*** Block opens ***

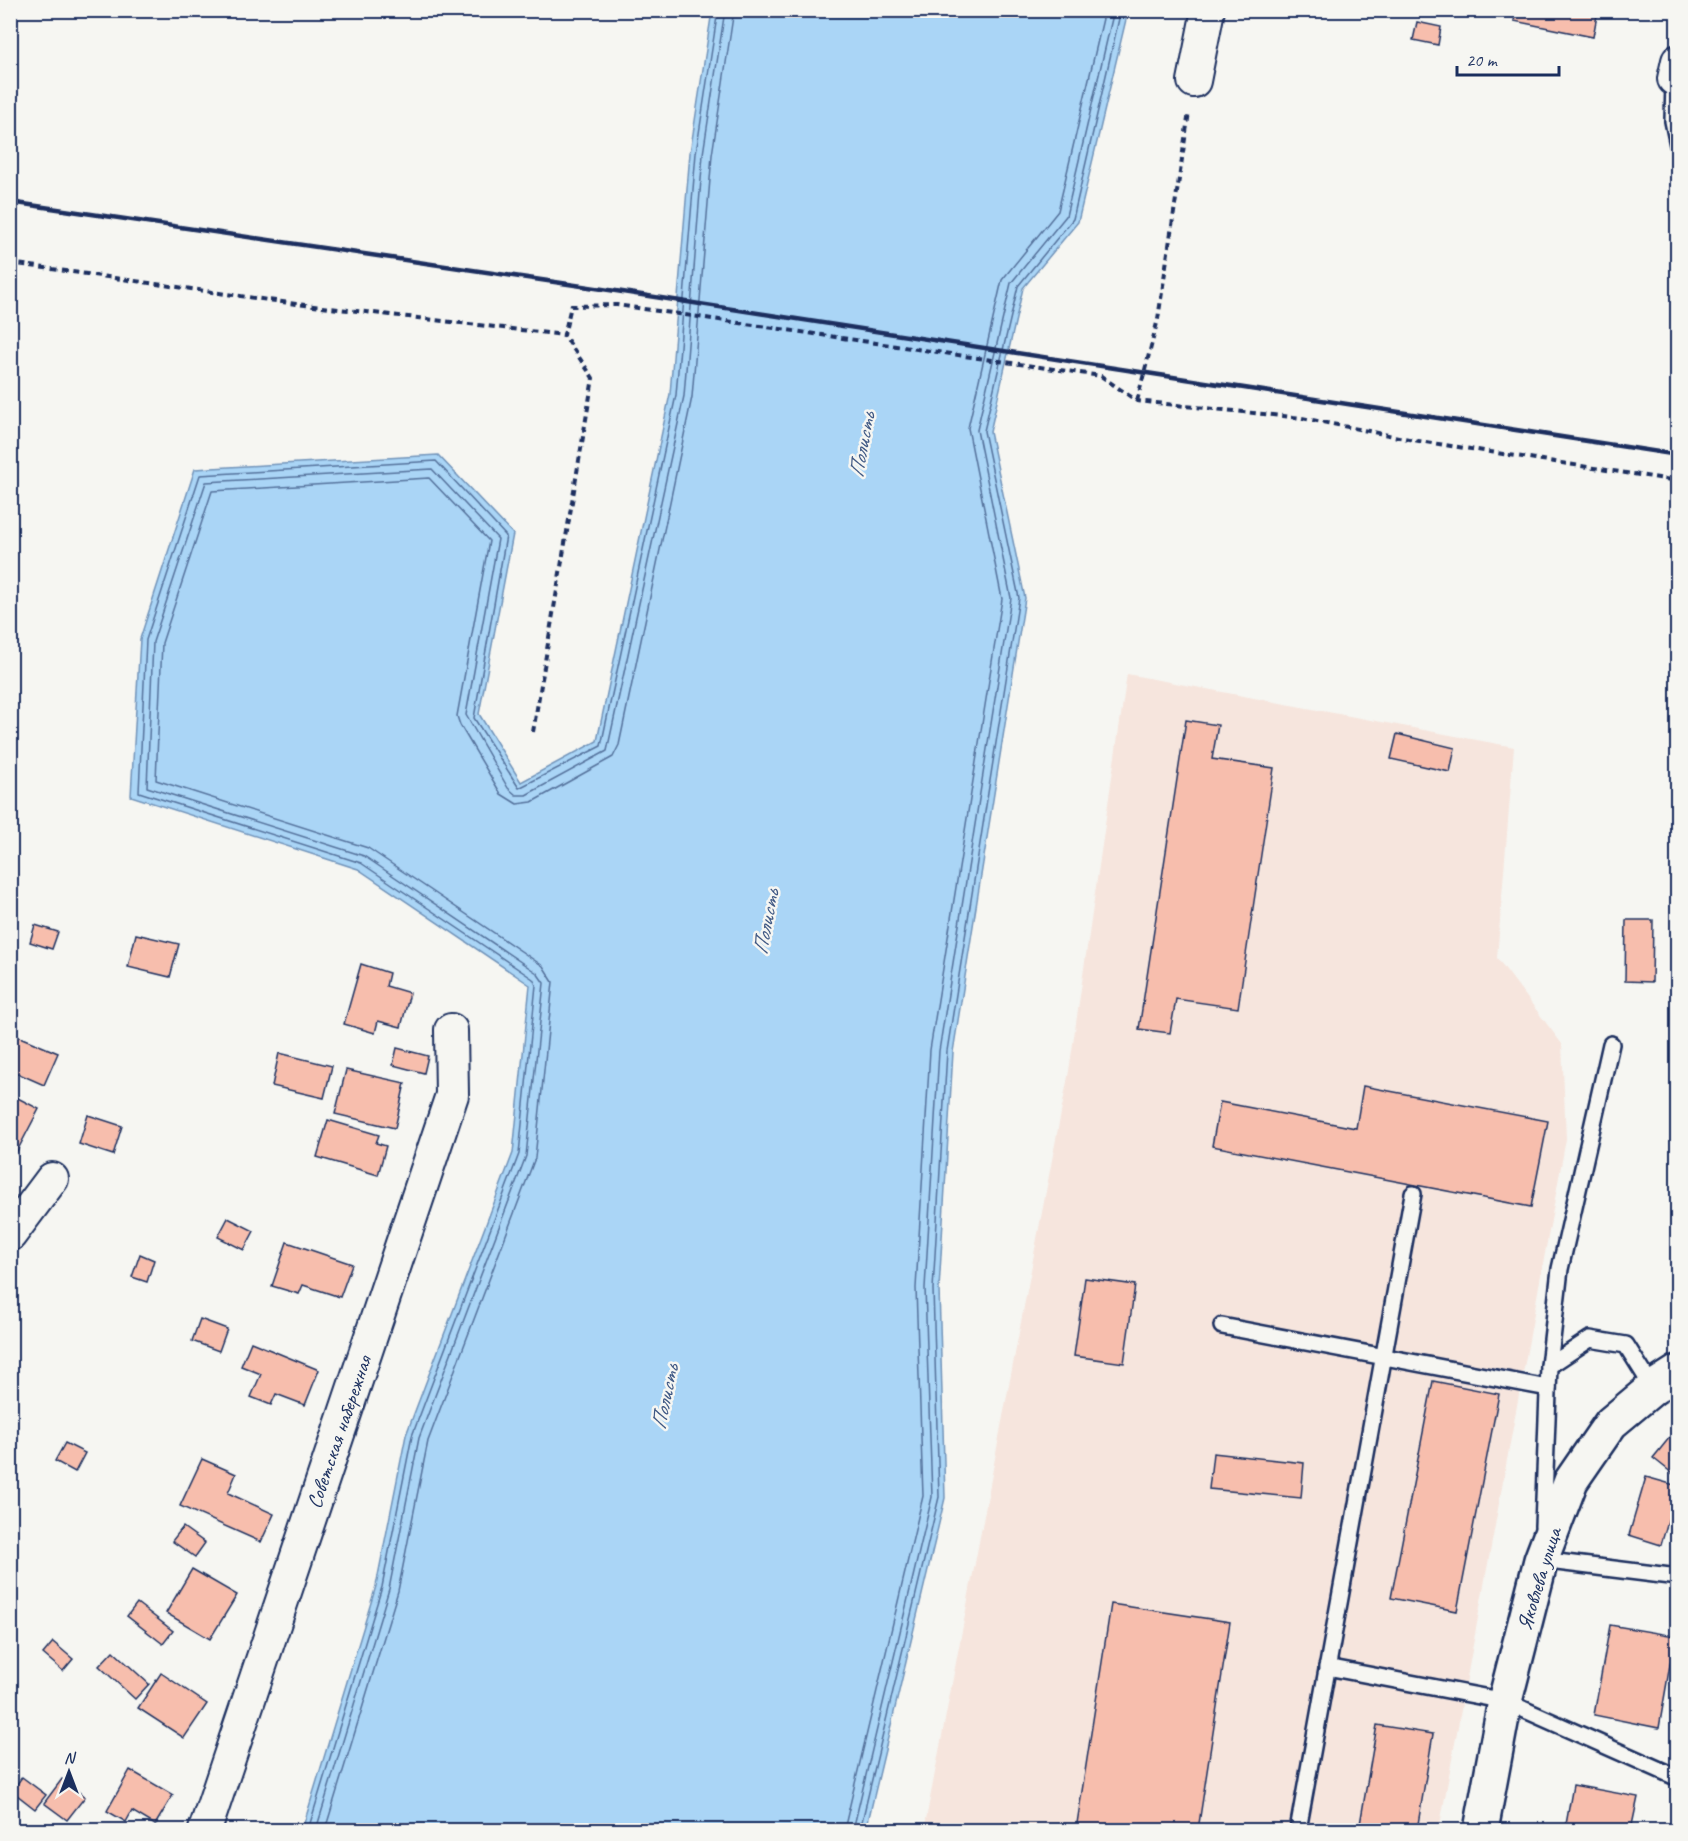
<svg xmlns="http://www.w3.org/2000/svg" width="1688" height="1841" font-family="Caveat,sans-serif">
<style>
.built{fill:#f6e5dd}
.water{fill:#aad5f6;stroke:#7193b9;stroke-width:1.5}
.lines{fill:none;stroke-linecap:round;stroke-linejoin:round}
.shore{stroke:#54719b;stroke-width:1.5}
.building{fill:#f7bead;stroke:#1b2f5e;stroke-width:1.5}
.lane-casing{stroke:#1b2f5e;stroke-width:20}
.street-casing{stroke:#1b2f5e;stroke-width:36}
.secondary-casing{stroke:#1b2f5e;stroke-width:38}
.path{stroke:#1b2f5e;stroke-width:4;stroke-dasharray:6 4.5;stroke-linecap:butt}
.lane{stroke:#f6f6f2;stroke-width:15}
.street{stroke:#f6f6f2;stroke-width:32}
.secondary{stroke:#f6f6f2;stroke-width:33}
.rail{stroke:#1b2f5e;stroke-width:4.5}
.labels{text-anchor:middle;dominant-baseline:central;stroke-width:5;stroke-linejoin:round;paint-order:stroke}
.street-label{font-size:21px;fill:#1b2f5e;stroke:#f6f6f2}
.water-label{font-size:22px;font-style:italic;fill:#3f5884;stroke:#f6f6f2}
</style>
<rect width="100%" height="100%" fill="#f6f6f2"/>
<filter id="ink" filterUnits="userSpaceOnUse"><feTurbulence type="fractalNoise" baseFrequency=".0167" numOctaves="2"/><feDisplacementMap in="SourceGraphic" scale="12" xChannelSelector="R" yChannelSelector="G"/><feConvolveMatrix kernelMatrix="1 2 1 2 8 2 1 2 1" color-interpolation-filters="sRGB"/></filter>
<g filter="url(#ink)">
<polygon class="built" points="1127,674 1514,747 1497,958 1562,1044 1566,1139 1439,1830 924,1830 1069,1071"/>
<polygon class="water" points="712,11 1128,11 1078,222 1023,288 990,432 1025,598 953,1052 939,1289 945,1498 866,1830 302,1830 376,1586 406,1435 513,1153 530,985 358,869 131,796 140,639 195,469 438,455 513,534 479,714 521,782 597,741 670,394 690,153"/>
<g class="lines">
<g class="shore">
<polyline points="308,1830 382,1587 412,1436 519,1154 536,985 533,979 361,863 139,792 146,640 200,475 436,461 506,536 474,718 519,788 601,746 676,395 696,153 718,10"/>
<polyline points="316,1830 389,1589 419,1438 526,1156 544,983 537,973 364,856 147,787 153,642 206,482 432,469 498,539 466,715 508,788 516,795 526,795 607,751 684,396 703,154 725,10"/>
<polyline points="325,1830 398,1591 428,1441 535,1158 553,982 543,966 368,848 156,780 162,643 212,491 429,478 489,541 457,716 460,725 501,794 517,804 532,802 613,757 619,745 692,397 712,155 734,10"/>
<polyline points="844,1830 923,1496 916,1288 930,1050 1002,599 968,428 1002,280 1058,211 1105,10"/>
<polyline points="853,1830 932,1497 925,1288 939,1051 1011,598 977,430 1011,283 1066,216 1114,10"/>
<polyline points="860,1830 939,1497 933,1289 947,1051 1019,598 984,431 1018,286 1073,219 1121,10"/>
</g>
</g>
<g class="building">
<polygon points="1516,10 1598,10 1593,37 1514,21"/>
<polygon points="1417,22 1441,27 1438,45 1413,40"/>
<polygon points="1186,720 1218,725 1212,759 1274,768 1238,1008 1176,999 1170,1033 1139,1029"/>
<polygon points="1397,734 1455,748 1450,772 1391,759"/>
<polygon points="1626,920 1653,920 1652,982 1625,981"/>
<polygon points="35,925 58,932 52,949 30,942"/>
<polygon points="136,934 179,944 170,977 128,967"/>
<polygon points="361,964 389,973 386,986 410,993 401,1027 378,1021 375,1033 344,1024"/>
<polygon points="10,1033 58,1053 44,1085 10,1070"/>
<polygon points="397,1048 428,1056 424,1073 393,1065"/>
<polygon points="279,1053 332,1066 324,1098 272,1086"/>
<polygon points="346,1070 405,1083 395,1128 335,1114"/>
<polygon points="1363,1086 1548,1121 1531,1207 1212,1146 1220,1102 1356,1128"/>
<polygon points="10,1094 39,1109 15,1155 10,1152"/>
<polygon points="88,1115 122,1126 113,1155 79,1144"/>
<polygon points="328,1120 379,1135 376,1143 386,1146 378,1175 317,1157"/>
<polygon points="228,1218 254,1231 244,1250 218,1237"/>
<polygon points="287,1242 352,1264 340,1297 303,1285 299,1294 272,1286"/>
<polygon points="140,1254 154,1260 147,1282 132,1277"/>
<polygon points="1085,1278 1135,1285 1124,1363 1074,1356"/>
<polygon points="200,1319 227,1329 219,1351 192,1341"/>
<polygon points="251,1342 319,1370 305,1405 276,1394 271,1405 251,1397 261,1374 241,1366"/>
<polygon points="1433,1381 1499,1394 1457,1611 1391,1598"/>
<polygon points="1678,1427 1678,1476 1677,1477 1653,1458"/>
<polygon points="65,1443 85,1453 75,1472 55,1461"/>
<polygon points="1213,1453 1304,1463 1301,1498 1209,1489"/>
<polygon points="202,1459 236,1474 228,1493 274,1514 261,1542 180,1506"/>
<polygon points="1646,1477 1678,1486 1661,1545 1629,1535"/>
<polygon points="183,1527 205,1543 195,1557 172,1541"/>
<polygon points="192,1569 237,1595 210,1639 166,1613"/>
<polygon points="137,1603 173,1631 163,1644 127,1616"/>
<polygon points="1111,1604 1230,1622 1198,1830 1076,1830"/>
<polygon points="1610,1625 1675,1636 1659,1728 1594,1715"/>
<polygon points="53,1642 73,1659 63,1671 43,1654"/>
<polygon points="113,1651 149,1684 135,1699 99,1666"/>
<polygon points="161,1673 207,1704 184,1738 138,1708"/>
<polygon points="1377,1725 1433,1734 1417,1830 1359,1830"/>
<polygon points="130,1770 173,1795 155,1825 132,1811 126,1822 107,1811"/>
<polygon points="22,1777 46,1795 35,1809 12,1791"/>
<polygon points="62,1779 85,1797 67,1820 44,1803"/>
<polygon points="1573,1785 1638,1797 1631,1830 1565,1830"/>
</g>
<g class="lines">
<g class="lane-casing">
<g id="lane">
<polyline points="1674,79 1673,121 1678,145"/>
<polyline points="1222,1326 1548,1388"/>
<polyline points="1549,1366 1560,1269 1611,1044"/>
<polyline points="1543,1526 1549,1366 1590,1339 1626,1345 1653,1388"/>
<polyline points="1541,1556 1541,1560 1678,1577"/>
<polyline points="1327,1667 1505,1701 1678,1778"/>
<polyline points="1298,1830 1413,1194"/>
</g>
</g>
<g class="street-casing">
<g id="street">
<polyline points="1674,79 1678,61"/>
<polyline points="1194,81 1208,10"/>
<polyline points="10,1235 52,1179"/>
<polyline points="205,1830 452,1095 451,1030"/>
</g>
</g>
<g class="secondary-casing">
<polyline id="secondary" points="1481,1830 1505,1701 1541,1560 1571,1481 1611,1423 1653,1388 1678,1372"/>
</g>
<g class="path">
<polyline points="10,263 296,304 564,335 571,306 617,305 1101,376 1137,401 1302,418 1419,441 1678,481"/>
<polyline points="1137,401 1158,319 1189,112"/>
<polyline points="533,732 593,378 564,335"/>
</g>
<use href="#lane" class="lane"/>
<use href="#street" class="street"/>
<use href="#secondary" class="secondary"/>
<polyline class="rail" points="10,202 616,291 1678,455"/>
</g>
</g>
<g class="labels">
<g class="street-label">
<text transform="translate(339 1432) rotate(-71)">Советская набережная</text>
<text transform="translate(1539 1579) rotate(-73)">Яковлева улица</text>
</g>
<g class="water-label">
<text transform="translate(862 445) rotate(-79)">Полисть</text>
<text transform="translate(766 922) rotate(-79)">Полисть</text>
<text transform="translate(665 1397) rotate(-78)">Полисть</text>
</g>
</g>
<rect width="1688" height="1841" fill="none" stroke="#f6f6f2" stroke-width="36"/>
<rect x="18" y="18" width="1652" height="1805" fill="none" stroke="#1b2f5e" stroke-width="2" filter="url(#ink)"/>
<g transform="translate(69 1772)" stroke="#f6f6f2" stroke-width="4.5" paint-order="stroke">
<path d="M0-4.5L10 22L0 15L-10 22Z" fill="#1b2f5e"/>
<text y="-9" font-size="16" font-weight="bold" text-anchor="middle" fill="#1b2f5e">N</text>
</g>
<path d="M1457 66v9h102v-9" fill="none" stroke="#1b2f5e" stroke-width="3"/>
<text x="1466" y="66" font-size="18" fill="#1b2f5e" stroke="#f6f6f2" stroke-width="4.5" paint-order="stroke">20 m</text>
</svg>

*** Block closes ***

What the exercise asks.
Search the data for "linecap" and list every line in which it occurs.

Expected output.
.lines{fill:none;stroke-linecap:round;stroke-linejoin:round}
.path{stroke:#1b2f5e;stroke-width:4;stroke-dasharray:6 4.5;stroke-linecap:butt}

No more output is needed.